Arizona Democratic Gov. Katie Hobbs made headlines Wednesday after temporarily stepping down without public explanation, the Washington Examiner reported. In her absence, Arizona State Treasurer Kimberly Yee was acting governor for the day.
"I have been notified that I will be serving as Acting Governor later this evening until mid-morning tomorrow. While I am pleased to step into this role, I will refrain from naming directors to the 13 agencies that currently have vacancies and will not call the Arizona Legislature into session to confirm them," Yee said in a statement.
Yee, a top Republican in Arizona, had previously criticized Hobbs for her decision to ram through her 13 candidates as "deputy directors" rather than go through the state Senate. Hobbs had announced Monday that she was tired of the "political circus" and would instead use "other lawful avenues" to put her nominees in place.
"That being said, I do hope when the Governor returns to Arizona, she will promptly name qualified directors to these important state agencies and remove the legal uncertainty that exists for all of the regulatory actions taken by the agencies. I expect to see a swift resolution to this matter so we can get back to getting the work done for Arizona taxpayers," Yee continued.
"The people of Arizona deserve leaders who follow the rule of law," she concluded. Yee ended up enjoying her job as governor for less than a day before Hobbs returned.

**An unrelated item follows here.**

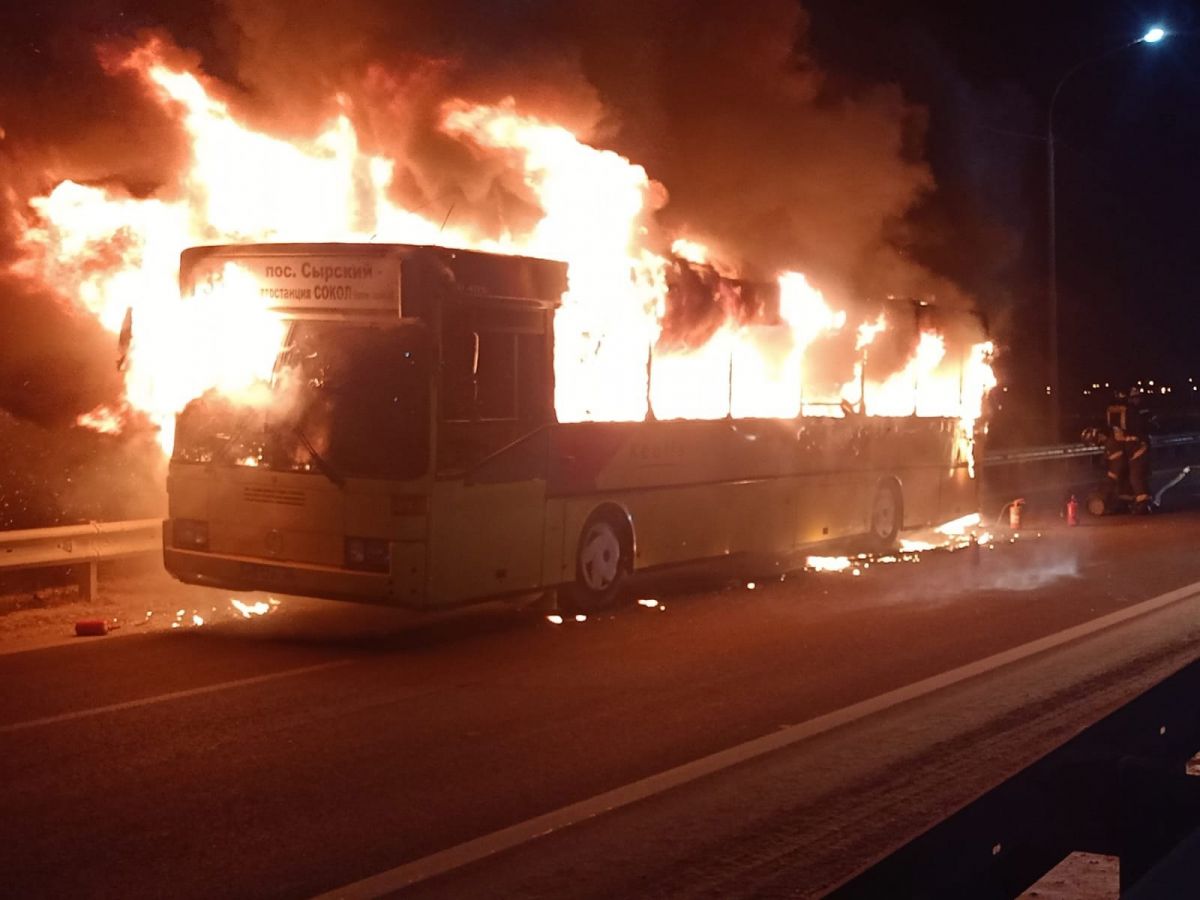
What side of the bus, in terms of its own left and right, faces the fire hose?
back

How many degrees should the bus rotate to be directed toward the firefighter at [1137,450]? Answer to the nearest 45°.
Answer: approximately 180°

It's possible Yee chose to make this announcement to confirm she would not be doing anything to change things in her absence. Previously, Yee blocked Hobbs's picks, Elizabeth Alvarado-Thorson of the Arizona Department of Administration and Barbara Richardson of the Arizona Department of Insurance and Financial Institutions, from a meeting of the State Board of Investment.

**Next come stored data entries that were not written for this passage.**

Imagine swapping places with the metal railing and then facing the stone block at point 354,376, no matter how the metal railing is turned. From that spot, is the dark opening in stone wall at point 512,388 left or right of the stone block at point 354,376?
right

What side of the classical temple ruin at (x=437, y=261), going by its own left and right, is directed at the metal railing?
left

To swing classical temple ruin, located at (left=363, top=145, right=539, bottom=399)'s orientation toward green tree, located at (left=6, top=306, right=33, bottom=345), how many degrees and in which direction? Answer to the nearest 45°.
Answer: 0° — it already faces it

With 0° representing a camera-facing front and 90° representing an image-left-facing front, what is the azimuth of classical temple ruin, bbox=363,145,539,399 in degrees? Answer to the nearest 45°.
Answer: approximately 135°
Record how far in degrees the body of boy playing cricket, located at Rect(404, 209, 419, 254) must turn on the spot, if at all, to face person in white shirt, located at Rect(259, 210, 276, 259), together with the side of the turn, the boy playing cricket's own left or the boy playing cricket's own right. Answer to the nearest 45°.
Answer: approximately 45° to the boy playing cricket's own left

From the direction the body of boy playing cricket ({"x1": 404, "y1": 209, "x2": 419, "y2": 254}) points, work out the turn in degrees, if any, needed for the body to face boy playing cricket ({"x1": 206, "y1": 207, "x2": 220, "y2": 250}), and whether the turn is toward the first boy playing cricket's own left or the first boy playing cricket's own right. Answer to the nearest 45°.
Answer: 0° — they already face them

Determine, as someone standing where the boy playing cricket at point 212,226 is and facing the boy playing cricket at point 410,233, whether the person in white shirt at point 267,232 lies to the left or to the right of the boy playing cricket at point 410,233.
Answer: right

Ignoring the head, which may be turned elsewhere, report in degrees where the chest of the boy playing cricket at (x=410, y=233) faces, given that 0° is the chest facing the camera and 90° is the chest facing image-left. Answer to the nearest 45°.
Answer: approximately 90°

Yee didn't recognize them as official cabinet members because of Hobbs' convoluted way of placing them in their positions. Hobbs reasoned that she didn't want to be at the mercy of the GOP majority that could override her picks and simply circumvented the process, which Yee didn't like.
"Yesterday's decision by the Governor to pull the nominations of these cabinet-level positions has created chaos and confusion that is contrary to the orderly administration of government business," Yee posted to X, formerly Twitter. "The absence of lawfully appointed directors of these two agencies creates legal uncertainty and jeopardizes the proceedings of the State Board of Investment."
With the two still locked in a disagreement, Fox News initially said that Yee took over after a "mysterious disappearance of Gov. Katie Hobbs," AZ Central reported. That immediately led to social media rumors that Hobbs was "indicted" over ties to a Mexican drug cartel.
The network would later change the story to reflect the facts, but it notably never got around to reporting the mundane reason she was away. As part of a pre-planned trip, Hobbs took a meeting with Homeland Security Secretary Alejandro Mayorkas in Washington, D.C., Wednesday.
She returned to the Grand Canyon State the following day. As it would turn out, Yee was tapped to be the acting governor because of the chain of command in Arizona.
The person who should be next in command, Arizona Secretary of State Adrian Fontes, was also in Washington, D.C. Fontes met with Congress "about the need for federal funding for elections," a spokesperson told AZ Central.
Then comes State Attorney General Kris Mayes, who would have taken the role except that she was also in the nation's capital for "meetings" and was expected to return Friday. Yee was the next in line after that and took her place for less than a day.
There's no word why so many top officials from the state happened to be in Washington, D.C., on the same day. However, it's notable that Yee was given the chance to wield her power while Hobbs was away and still chose not to.